There will be more details about their Beethoven cycle at the Wigmore Hall website.
Further information:
Angela Sulivan, Agent, Sulivan Sweetland [venue and promoter booking enquiries]
Imogen Smart, General Manager, The Florestan Trust [Festival and Trust enquiries]
7th January 2011
Biography
“The Florestan Trio defines great chamber music playing.” (San Francisco Chronicle). In honouring the Florestan Trio with its award for chamber music in 2000, the Royal Philharmonic Society recognised the achievements of the Trio in a repertoire in which long-standing, dedicated ensembles have always been rare. The Florestan Trio has now pursued this path for fifteen years, and listeners all over the world express their appreciation of the Trio’s devotion to a field of music which they believe deserves wholehearted commitment.
Florestan is one of the most-recorded piano trios in the world today. Its recordings on Hyperion have received outstanding reviews; all their discs have been nominated for Gramophone Awards, and are recommended choices in major collectors’ guides. Their Schumann disc won a 1999 Gramophone Award; their CD of French piano trios is one of Hyperion’s best-sellers in the chamber music field, and all their other discs from Mozart to Saint-Saens have become benchmark recordings. Their latest disc, of Haydn Trios, was greeted by America’s leading record magazine Fanfare with the words, ‘The Florestan is the ultimate in gentility and grace… the playing, interpretation, and recorded sound are perfection; every note, every phrase, every balance is beyond criticism.’

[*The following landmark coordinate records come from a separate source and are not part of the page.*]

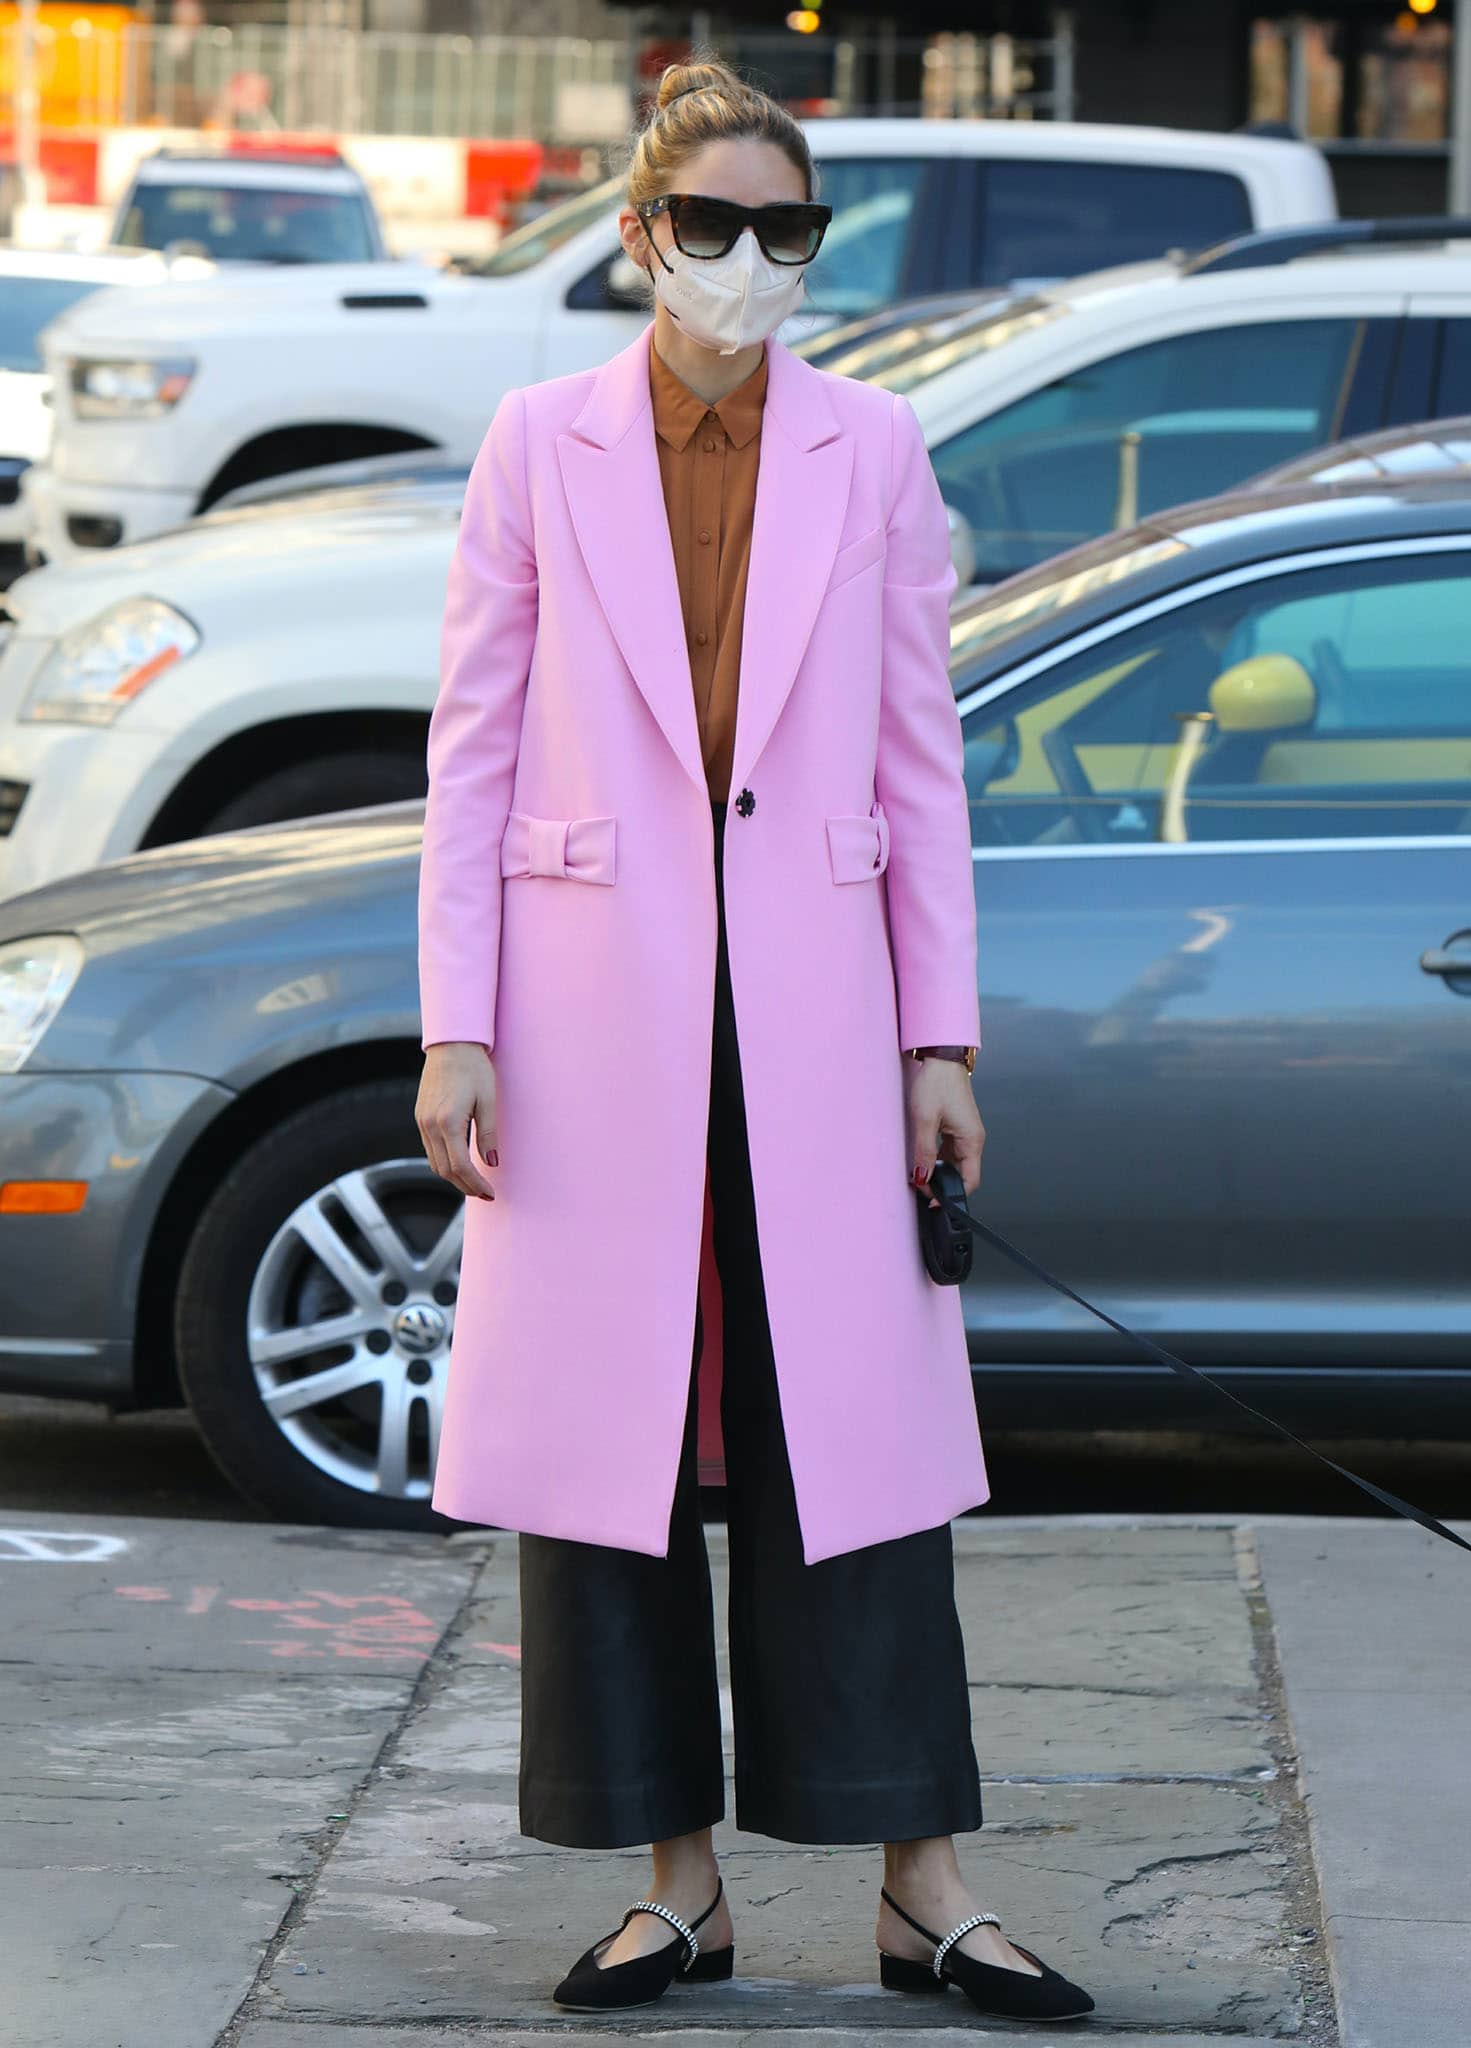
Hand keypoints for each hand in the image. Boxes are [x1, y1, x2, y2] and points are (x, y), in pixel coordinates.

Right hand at [416, 1043, 497, 1200]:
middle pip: (445, 1170)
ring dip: (453, 1177)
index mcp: (448, 1122)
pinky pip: (429, 1149)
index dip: (476, 1184)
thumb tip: (492, 1163)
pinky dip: (444, 1161)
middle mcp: (430, 1125)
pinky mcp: (420, 1116)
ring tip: (473, 1182)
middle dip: (465, 1186)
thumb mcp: (488, 1101)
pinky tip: (459, 1162)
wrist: (451, 1045)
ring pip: (434, 1162)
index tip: (490, 1192)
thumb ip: (488, 1135)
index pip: (461, 1167)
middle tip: (484, 1193)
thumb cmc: (474, 1069)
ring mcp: (422, 1121)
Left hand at [903, 1055, 984, 1208]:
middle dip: (942, 1186)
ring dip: (938, 1173)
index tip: (933, 1201)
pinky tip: (922, 1160)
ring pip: (954, 1165)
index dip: (952, 1195)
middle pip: (961, 1175)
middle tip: (919, 1186)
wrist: (941, 1058)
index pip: (969, 1181)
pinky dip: (937, 1160)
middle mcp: (972, 1139)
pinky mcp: (956, 1128)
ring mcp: (964, 1134)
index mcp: (972, 1140)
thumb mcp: (925, 1120)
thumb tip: (922, 1177)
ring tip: (918, 1175)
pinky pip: (949, 1152)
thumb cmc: (937, 1083)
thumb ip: (924, 1152)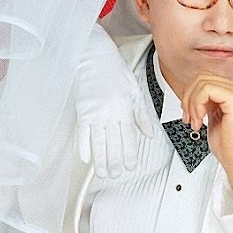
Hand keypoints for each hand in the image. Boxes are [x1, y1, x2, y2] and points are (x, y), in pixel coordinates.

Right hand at [77, 24, 155, 177]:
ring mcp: (95, 112)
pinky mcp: (82, 110)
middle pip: (113, 143)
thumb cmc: (115, 71)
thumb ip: (142, 115)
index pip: (129, 136)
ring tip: (102, 172)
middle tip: (116, 174)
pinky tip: (86, 158)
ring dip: (100, 159)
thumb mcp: (134, 91)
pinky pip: (83, 133)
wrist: (94, 57)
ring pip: (98, 142)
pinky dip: (84, 147)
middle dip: (115, 162)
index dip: (130, 154)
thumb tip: (149, 134)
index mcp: (125, 107)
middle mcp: (110, 112)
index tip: (131, 166)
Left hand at [180, 72, 232, 205]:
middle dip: (188, 97)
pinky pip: (206, 89)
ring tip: (195, 121)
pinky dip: (196, 104)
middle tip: (189, 117)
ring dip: (191, 102)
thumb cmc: (230, 145)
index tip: (188, 113)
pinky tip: (200, 120)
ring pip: (202, 82)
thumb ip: (206, 100)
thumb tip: (190, 90)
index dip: (190, 94)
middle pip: (202, 76)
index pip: (205, 77)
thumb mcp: (213, 115)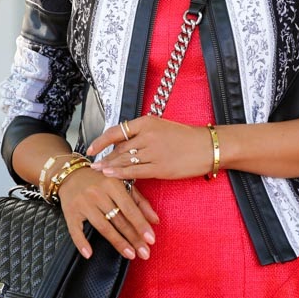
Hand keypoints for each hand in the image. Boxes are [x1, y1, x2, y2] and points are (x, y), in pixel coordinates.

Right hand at [57, 165, 158, 260]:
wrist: (71, 173)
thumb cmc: (101, 180)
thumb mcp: (122, 184)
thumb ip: (140, 202)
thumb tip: (155, 220)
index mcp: (113, 184)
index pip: (130, 208)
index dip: (141, 225)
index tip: (151, 240)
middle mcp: (98, 193)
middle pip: (119, 220)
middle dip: (133, 238)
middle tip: (145, 253)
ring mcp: (83, 203)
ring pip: (103, 227)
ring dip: (118, 243)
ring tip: (130, 255)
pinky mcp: (70, 212)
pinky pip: (76, 230)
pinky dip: (81, 243)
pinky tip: (89, 254)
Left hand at [87, 117, 214, 180]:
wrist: (207, 147)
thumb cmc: (186, 137)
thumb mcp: (162, 127)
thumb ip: (142, 133)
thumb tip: (123, 142)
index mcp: (147, 122)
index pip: (117, 131)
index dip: (100, 141)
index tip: (90, 148)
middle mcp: (148, 135)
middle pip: (119, 147)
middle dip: (105, 156)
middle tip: (93, 164)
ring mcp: (153, 152)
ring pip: (125, 160)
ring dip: (110, 166)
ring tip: (98, 170)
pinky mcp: (160, 167)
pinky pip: (135, 171)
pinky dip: (120, 173)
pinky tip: (110, 175)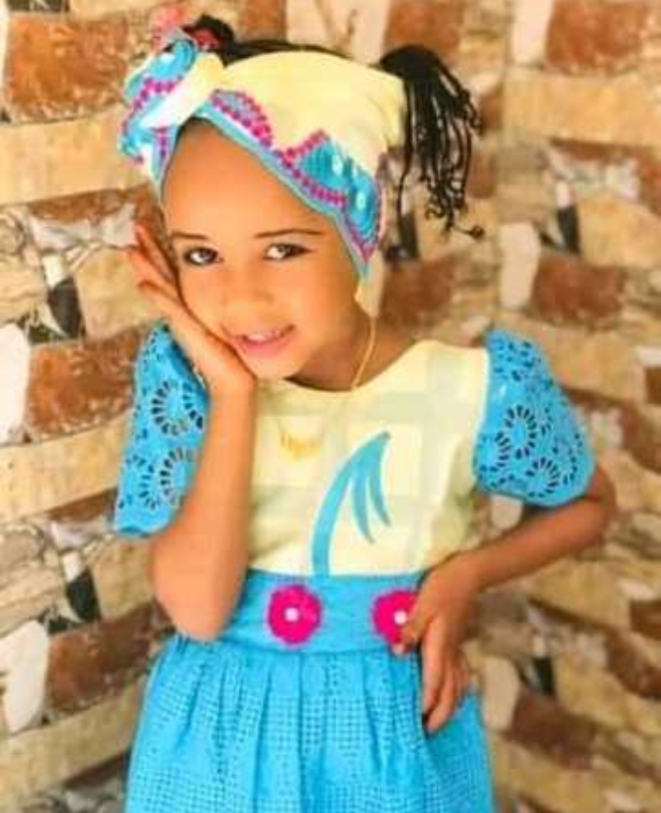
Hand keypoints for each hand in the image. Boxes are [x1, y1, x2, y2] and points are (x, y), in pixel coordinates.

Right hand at [129, 222, 257, 397]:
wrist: (234, 378)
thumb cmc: (233, 353)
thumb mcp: (226, 320)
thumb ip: (227, 304)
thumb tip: (238, 290)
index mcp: (191, 305)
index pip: (173, 272)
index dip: (161, 251)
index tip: (151, 229)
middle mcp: (182, 311)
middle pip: (160, 274)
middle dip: (148, 252)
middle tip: (135, 228)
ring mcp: (181, 320)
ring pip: (160, 288)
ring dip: (146, 269)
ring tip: (132, 251)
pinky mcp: (187, 331)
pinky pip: (170, 309)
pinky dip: (157, 297)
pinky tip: (145, 285)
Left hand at [393, 557, 480, 733]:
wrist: (469, 574)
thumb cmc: (443, 586)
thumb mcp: (421, 603)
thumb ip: (410, 627)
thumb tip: (397, 651)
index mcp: (439, 645)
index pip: (433, 683)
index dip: (426, 705)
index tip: (416, 723)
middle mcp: (451, 652)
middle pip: (449, 693)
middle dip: (439, 717)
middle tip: (426, 735)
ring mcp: (458, 649)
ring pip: (458, 687)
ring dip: (449, 708)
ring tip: (438, 724)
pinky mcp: (459, 643)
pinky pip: (462, 675)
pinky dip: (459, 691)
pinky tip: (456, 696)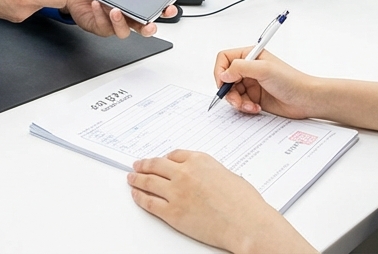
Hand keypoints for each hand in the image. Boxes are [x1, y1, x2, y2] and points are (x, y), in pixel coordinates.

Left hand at [65, 0, 177, 38]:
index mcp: (135, 5)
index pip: (154, 12)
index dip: (164, 13)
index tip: (169, 9)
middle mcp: (126, 17)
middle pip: (142, 28)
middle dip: (147, 29)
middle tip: (148, 25)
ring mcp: (113, 24)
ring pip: (122, 32)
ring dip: (120, 22)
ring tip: (115, 10)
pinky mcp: (99, 27)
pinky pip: (103, 26)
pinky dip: (100, 14)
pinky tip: (98, 4)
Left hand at [127, 151, 311, 253]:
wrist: (246, 223)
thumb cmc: (244, 202)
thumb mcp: (227, 175)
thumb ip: (209, 173)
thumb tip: (202, 179)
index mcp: (199, 160)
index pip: (174, 155)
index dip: (164, 159)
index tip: (159, 160)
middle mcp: (184, 173)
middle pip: (157, 165)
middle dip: (145, 165)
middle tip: (138, 165)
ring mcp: (176, 192)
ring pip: (148, 181)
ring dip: (137, 178)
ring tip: (131, 177)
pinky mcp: (171, 212)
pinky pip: (149, 202)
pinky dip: (139, 197)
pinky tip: (136, 194)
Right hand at [214, 49, 316, 119]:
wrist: (305, 99)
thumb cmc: (291, 81)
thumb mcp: (264, 69)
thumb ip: (240, 68)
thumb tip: (223, 74)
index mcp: (250, 56)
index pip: (224, 59)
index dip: (220, 71)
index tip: (224, 82)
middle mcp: (249, 69)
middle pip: (225, 78)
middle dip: (229, 91)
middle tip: (236, 100)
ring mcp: (251, 84)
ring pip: (231, 93)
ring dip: (237, 101)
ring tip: (249, 106)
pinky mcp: (254, 98)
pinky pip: (240, 103)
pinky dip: (245, 107)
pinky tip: (256, 108)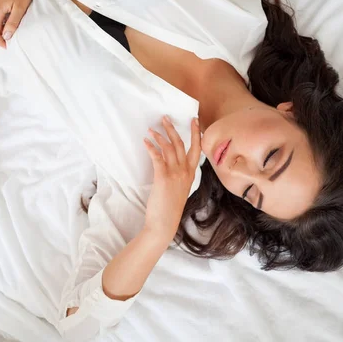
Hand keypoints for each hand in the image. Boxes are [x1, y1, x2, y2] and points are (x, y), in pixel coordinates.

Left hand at [143, 116, 201, 237]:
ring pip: (169, 147)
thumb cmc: (170, 208)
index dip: (196, 134)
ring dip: (159, 136)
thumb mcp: (180, 189)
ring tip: (151, 129)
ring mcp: (175, 174)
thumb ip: (180, 176)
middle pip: (181, 144)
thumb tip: (172, 165)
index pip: (197, 149)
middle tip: (165, 118)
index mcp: (191, 174)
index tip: (194, 121)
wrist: (164, 223)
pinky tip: (145, 142)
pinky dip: (151, 147)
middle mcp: (185, 171)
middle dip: (173, 129)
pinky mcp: (163, 177)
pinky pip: (157, 157)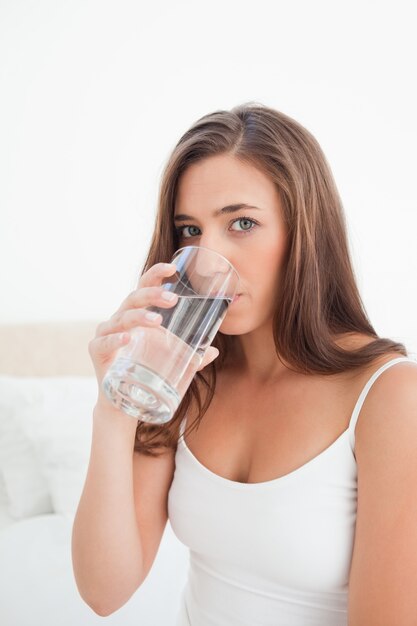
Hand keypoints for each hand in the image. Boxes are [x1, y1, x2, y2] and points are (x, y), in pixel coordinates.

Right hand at [88, 262, 219, 403]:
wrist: (124, 404)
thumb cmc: (147, 374)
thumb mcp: (173, 363)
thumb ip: (192, 357)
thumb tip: (213, 351)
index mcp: (137, 314)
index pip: (144, 286)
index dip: (156, 274)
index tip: (172, 267)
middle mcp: (120, 319)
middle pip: (133, 298)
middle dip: (152, 295)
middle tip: (173, 299)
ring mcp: (106, 334)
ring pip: (121, 318)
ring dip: (139, 316)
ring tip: (157, 321)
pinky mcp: (97, 352)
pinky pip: (104, 342)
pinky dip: (116, 339)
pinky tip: (128, 338)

The Trio are popular visitors at major European venues such as Wigmore Hall in London, the Concertgebouw in Amsterdam, the Brussels Conservatoire, the Berlin Konzerthaus, De Singel in Antwerp, the Vienna Konzerthaus, the Philharmonic Society in Bilbao and the Società del Quartetto in Milan. They regularly visit the USA, and past tours have taken them to South America, Israel, Australia, New Zealand and Japan. They have had works specially composed for them by Judith Weir, Peteris Vasks, Sally Beamish, John Casken, Rudi Martinus van Dijk and Dmitri Smirnoff, and they premiered a newly commissioned trio by Huw Watkins in November 2009 at the Wigmore Hall.
A focal point of the Trio’s year is its own festival in Peasmarsh, East Sussex. Each June they present four days of concerts centred on the Trio, but also welcoming guest artists of international stature. Perhaps uniquely, they each appear during the festival as concerto soloists with orchestras such as the Academy of St Martin’s in the Fields and the Florestan Festival Orchestra. The Trio has founded a charitable company, The Florestan Trust, which aims to develop public awareness and knowledge of music through the presentation of concerts, educational work and commissioning new works.